JPMorgan Chase & Co. is still trying to make a buck while selling America’s cheapest exchange-traded fund.
The New York-based bank plans to charge just 20 cents for every $1,000 invested in a new stock fund, undercutting all 2,000 existing U.S. ETFs, a regulatory filing showed Monday. But for some even that price isn’t low enough, with analysts predicting that a zero-fee ETF is only a matter of time.
It’s a wake-up call for BlackRock Inc. and Vanguard Group, which have built multi-trillion dollar businesses on the back of cheap indexed funds. Newer issuers like JPMorgan, which sold its first ETF in 2014, have taken note and are increasingly prepared to sacrifice immediate fee revenue in order to make a splash in the $3.7 trillion market.

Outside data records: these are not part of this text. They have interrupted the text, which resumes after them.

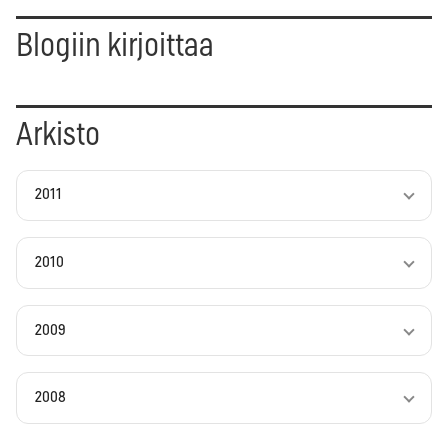
Blogiin kirjoittaa
Arkisto
2011
2010
2009
2008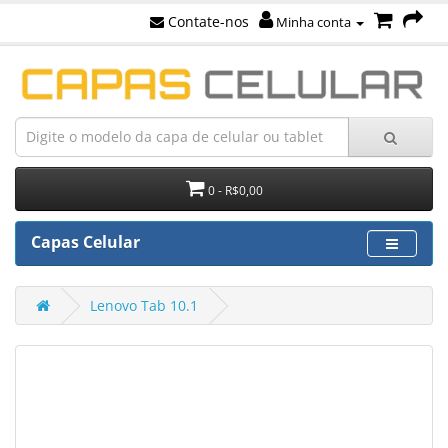
Contate-nos
Minha conta
0 - R$0,00
Capas Celular
Lenovo Tab 10.1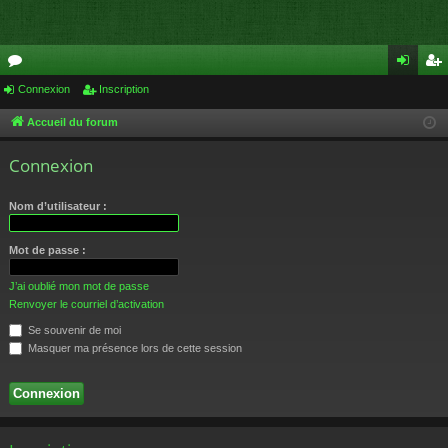
or
Connexion
Inscription
on
ns
u
ne
cri
Accueil du forum
m
xi
pti
Connexion
s
on
on
Nom d’utilisateur :
Mot de passe :
J’ai oublié mon mot de passe
Renvoyer le courriel d’activation
Se souvenir de moi
Masquer ma présence lors de cette session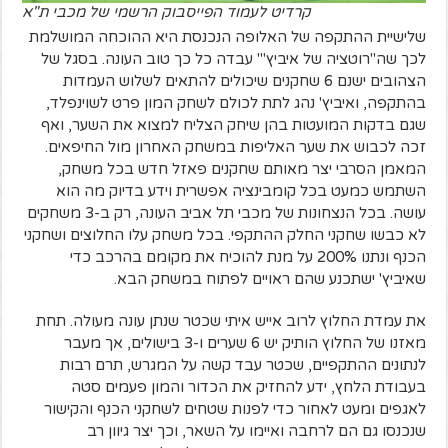
קרדיט לעמוד הפייסבוק הרשמי של מכבי ת"א
שלישיית ההתקפה של האלופה הנכנסת היא ההוכחה המושלמת
לכך שה"רוטציה של איביץ'" עבדה כל כך טוב העונה. בסגל של
הצהובים ישנם 6 שחקנים שיכולים להתאים לשלוש העמדות
בהתקפה, ואיביץ' נהג לתת לכולם לשחק המון פרט לשוינפלד,
שגם בדקות המועטות בהן שיחק הצליח למצוא את השער, ואף
זכה לכבוש את שער האליפות במשחק האחרון מול החיפאים.
המאמן הסרבי יצר מאותם שחקנים פאזל חדש בכל משחק,
השתמש כמעט בכל קומבינציה אפשרית וידע בדיוק מה הוא
עושה. בכל הנצחונות של מכבי תל אביב העונה, רק ב-3 משחקים
לא כבשו שחקני החלק ההתקפי. בכל משחק עלו החלוצים ושחקני
הכנף ונתנו 200% על מנת להוכיח את מקומם בהרכב כדי
שאיביץ' ישתכנע שהם ראויים לפתוח במשחק הבא.
את עמדת החלוץ לרוב אייש איתי שכטר שנתן עונה מעולה. תחת
מאזנו של החלוץ הותיק יש 6 שערים ו-3 בישולים, אך מעבר
לנתונים ההתקפיים, שכטר עבד קשה על המגרש, תרם רבות
בעבודת הלחץ, ידע להחזיק את הכדור והמון פעמים סטה
לאגפים ומעט לאחור כדי לפנות שטחים לשחקני הכנף והקישור
שנכנסו גם הם לרחבה ואיימו על השאר, וכך יצר גיוון רב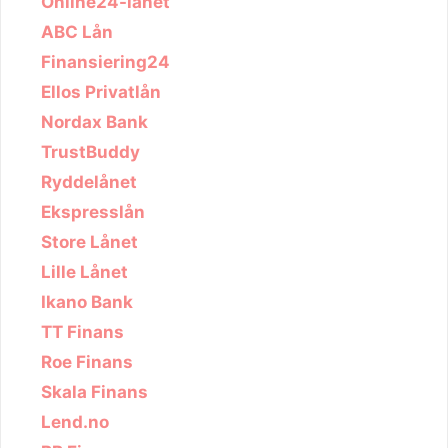
Online24-lånet
ABC Lån
Finansiering24
Ellos Privatlån
Nordax Bank
TrustBuddy
Ryddelånet
Ekspresslån
Store Lånet
Lille Lånet
Ikano Bank
TT Finans
Roe Finans
Skala Finans
Lend.no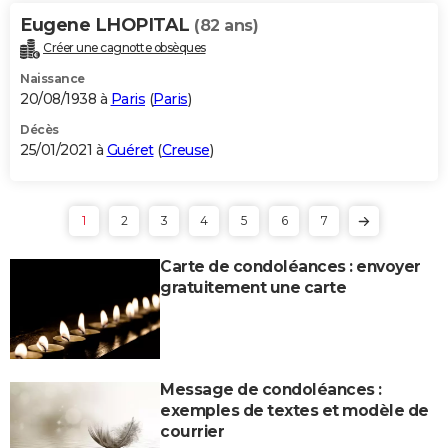
Eugene LHOPITAL
(82 ans)
Créer une cagnotte obsèques
Naissance
20/08/1938 à
Paris
(
Paris
)
Décès
25/01/2021 à
Guéret
(
Creuse
)
1
2
3
4
5
6
7
Carte de condoléances : envoyer
gratuitement une carte
Message de condoléances :
exemples de textes et modèle de
courrier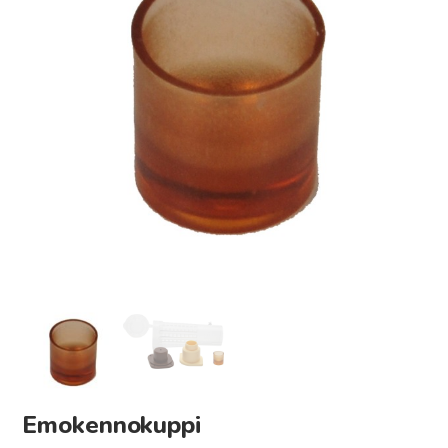
Emokennokuppi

“If you lower it, they will come,” said Eric Balchunas, an ETF analyst at Bloomberg Intelligence. “We’ve seen time and time again that even one basis point cheaper can move the needle on flows, so there’s little doubt this will be successful — albeit maybe not the game-changer a zero expense ratio would have been.”
More than 97 percent of flows into ETFs last year went to funds that charge $2 or less, data compiled by Bloomberg show. Of the 11 ETFs that JPMorgan started in 2018, eight charge less than $2. Those funds have lured more than $10.5 billion, doubling the firm’s ETF assets to $23 billion.